*What the task asks*.
Reproduce every entry below precisely; do not include the pictures.

*Exercise data*.
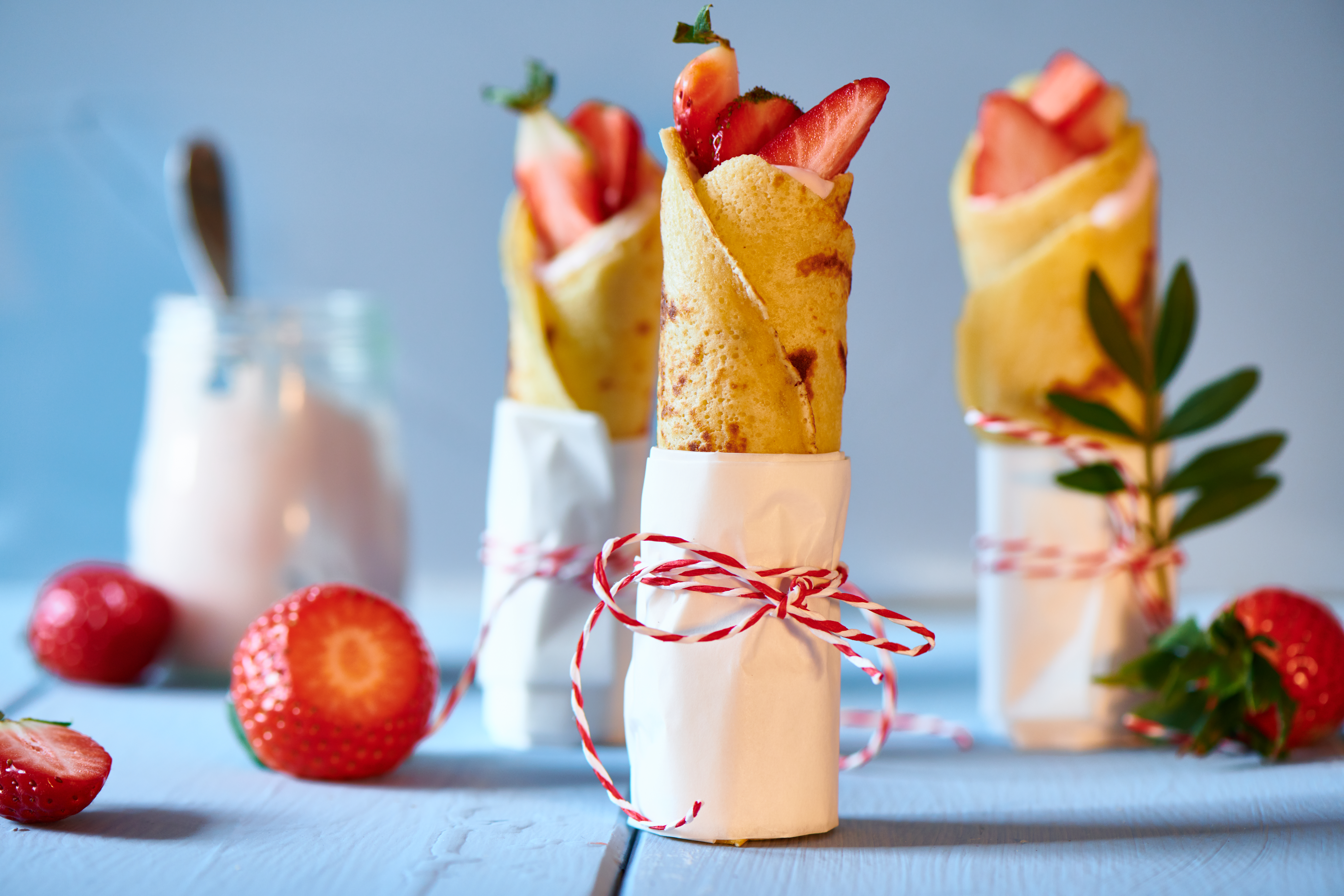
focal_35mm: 105
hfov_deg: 19.5
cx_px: 672
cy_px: 448
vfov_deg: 13.0
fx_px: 3920
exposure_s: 1/50
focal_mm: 105
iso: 250
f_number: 5.6
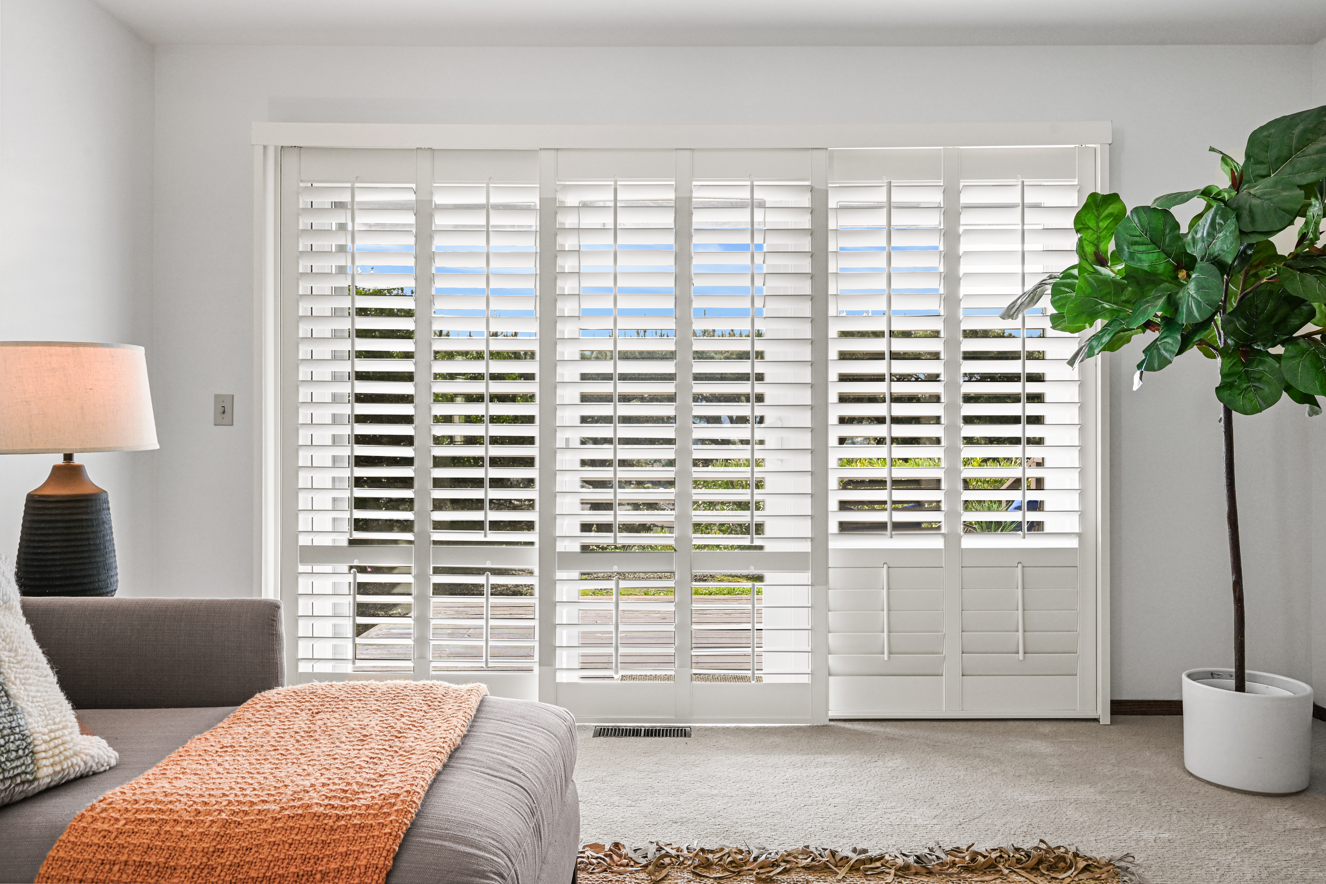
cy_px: 442
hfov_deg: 70.4
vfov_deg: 50.4
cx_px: 663
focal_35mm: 26
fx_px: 939
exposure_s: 1/30
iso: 800
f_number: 9
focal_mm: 25.5
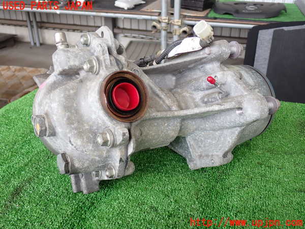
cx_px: 152
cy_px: 114
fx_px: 317
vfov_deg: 39.7
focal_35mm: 36
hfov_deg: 51.4
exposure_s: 1/80
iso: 125
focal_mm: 6.37
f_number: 2.5
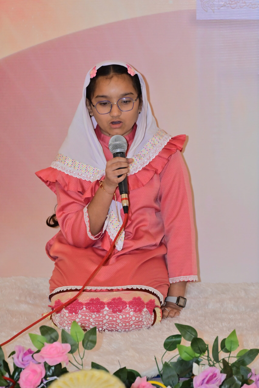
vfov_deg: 10.8
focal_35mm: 190
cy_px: 194
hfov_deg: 7.2
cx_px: 130
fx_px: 2050
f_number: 8
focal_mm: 190
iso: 1600
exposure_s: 1/125
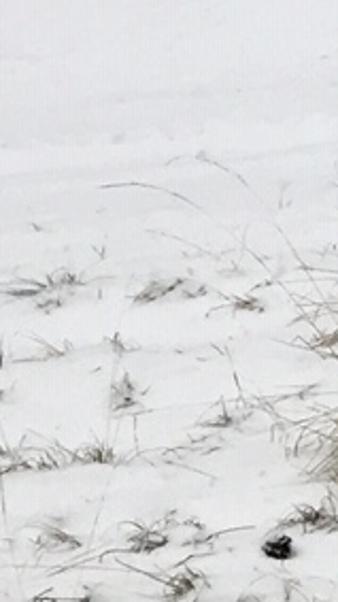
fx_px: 3588
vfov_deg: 8.8
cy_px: -774
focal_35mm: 225
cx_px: 1524
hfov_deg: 4.7
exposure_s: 1/950
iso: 25
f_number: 2.2
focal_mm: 4.15
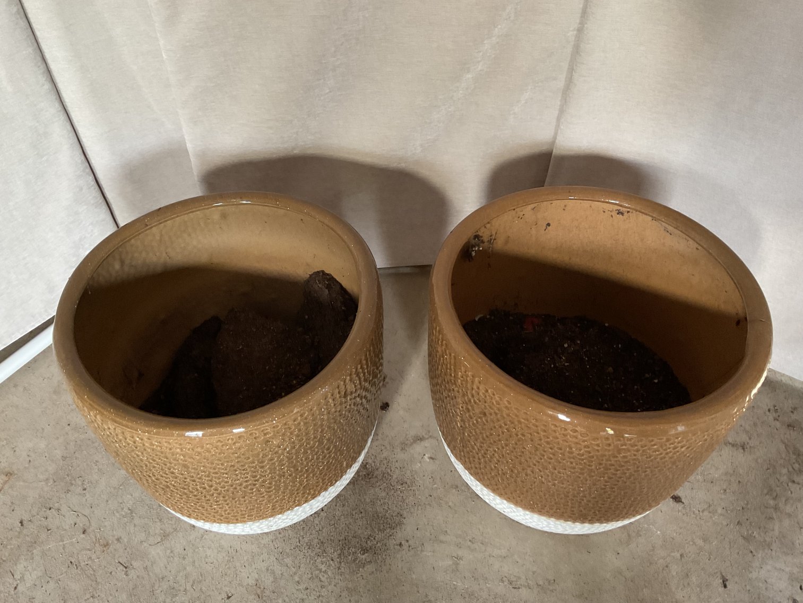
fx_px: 673
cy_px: 302
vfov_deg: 48.2
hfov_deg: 61.7
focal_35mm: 29
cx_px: 402
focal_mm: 3
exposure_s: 1/50
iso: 250
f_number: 1.8
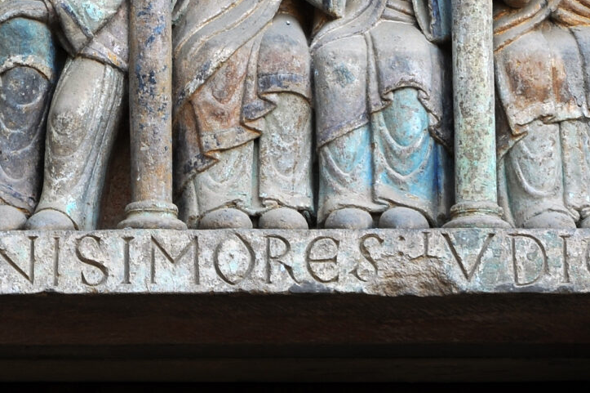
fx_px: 9269
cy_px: -226
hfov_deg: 3.6
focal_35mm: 566
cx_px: -150
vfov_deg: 2.4
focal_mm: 165
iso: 200
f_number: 8
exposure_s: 1/60
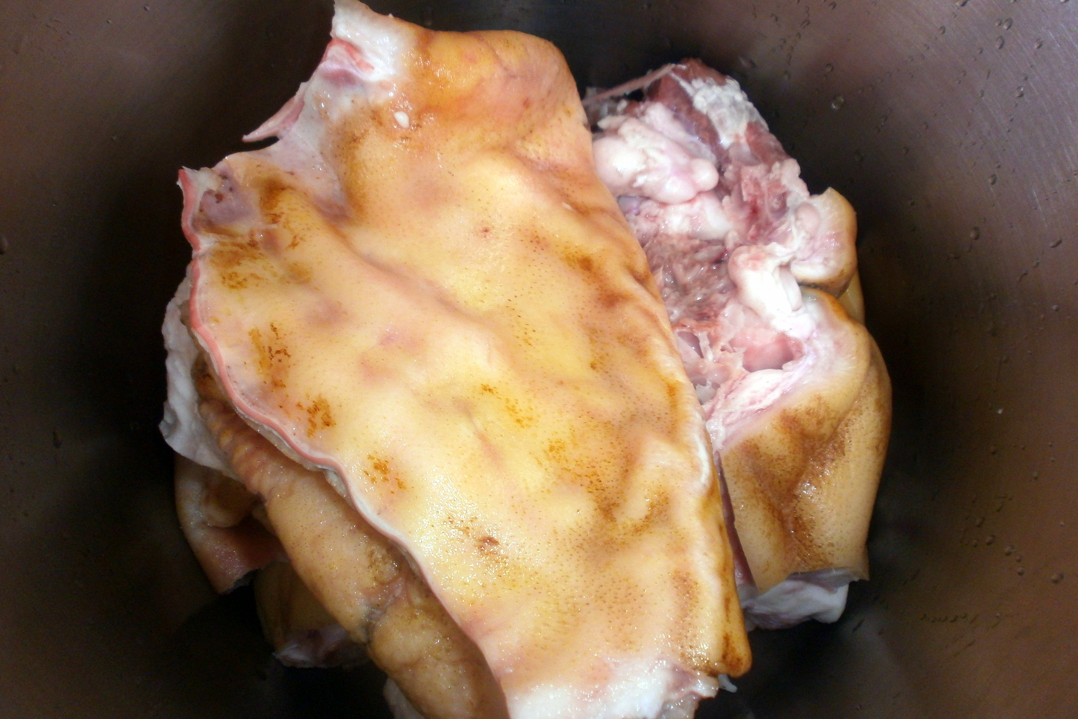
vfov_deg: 44.9
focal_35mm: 29
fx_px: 868
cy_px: 329
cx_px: 556
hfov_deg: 63.6
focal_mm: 4.8
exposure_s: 1/30
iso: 125
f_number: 2.9
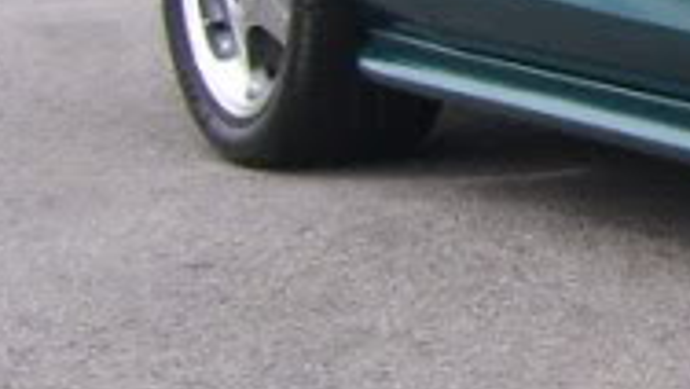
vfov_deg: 5.5
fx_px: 4009
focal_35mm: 219
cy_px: -165
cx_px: 1501
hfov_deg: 9.1
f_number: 4.8
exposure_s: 1/750
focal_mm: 6
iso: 80
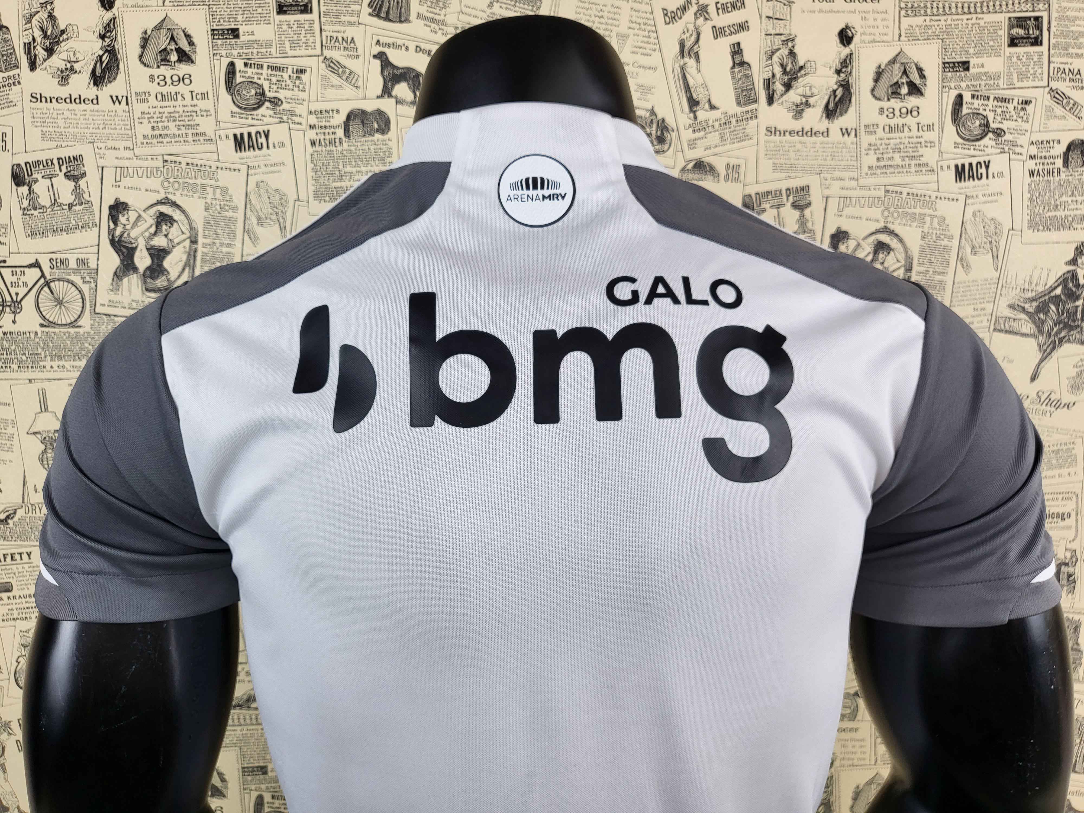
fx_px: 814
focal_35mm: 26
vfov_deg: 53.1
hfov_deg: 67.3
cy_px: 406
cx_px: 542
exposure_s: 1/100
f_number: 1.8
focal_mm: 4.25
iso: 64
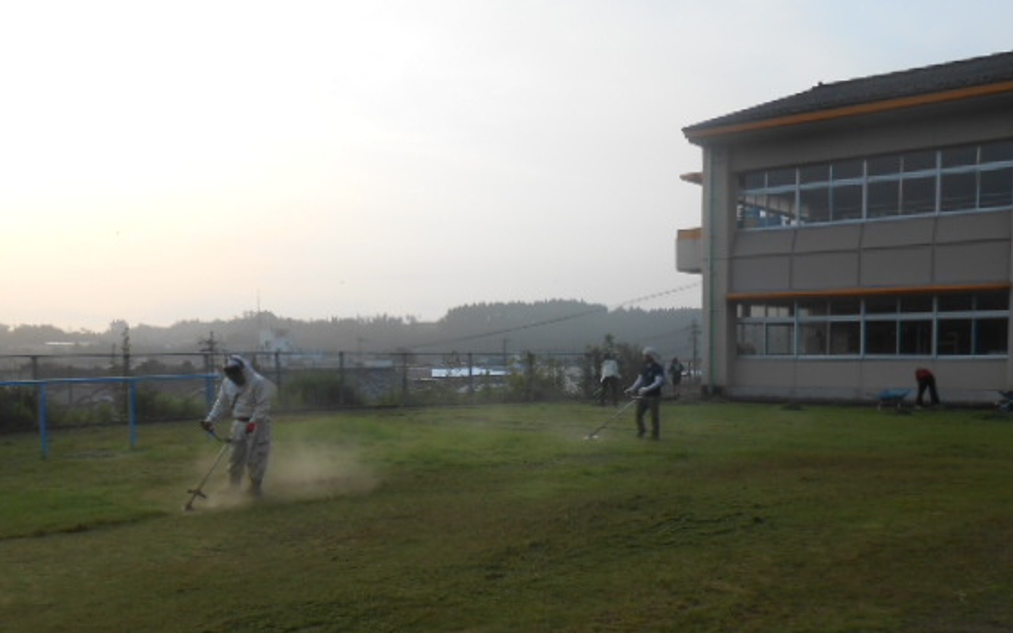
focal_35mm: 36
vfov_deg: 35.0
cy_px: 418
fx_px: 994
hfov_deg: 54.0
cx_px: 493
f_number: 3.8
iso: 80
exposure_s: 1/320
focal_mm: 5.3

*Task answer*.
focal_35mm: 105
hfov_deg: 19.5
cx_px: 672
cy_px: 448
vfov_deg: 13.0
fx_px: 3920
exposure_s: 1/50
focal_mm: 105
iso: 250
f_number: 5.6
cy_px: 442
hfov_deg: 70.4
vfov_deg: 50.4
cx_px: 663
focal_35mm: 26
fx_px: 939
exposure_s: 1/30
iso: 800
f_number: 9
focal_mm: 25.5
cx_px: 152
cy_px: 114
fx_px: 317
vfov_deg: 39.7
focal_35mm: 36
hfov_deg: 51.4
exposure_s: 1/80
iso: 125
focal_mm: 6.37
f_number: 2.5
vfov_deg: 10.8
focal_35mm: 190
cy_px: 194
hfov_deg: 7.2
cx_px: 130
fx_px: 2050
f_number: 8
focal_mm: 190
iso: 1600
exposure_s: 1/125
fx_px: 3588
vfov_deg: 8.8
cy_px: -774
focal_35mm: 225
cx_px: 1524
hfov_deg: 4.7
exposure_s: 1/950
iso: 25
f_number: 2.2
focal_mm: 4.15
fx_px: 673
cy_px: 302
vfov_deg: 48.2
hfov_deg: 61.7
focal_35mm: 29
cx_px: 402
focal_mm: 3
exposure_s: 1/50
iso: 250
f_number: 1.8
fx_px: 9269
cy_px: -226
hfov_deg: 3.6
focal_35mm: 566
cx_px: -150
vfov_deg: 2.4
focal_mm: 165
iso: 200
f_number: 8
exposure_s: 1/60
vfov_deg: 44.9
focal_35mm: 29
fx_px: 868
cy_px: 329
cx_px: 556
hfov_deg: 63.6
focal_mm: 4.8
exposure_s: 1/30
iso: 125
f_number: 2.9
vfov_deg: 5.5
fx_px: 4009
focal_35mm: 219
cy_px: -165
cx_px: 1501
hfov_deg: 9.1
f_number: 4.8
exposure_s: 1/750
focal_mm: 6
iso: 80
fx_px: 814
focal_35mm: 26
vfov_deg: 53.1
hfov_deg: 67.3
cy_px: 406
cx_px: 542
exposure_s: 1/100
f_number: 1.8
focal_mm: 4.25
iso: 64
focal_35mm: 36
vfov_deg: 35.0
cy_px: 418
fx_px: 994
hfov_deg: 54.0
cx_px: 493
f_number: 3.8
iso: 80
exposure_s: 1/320
focal_mm: 5.3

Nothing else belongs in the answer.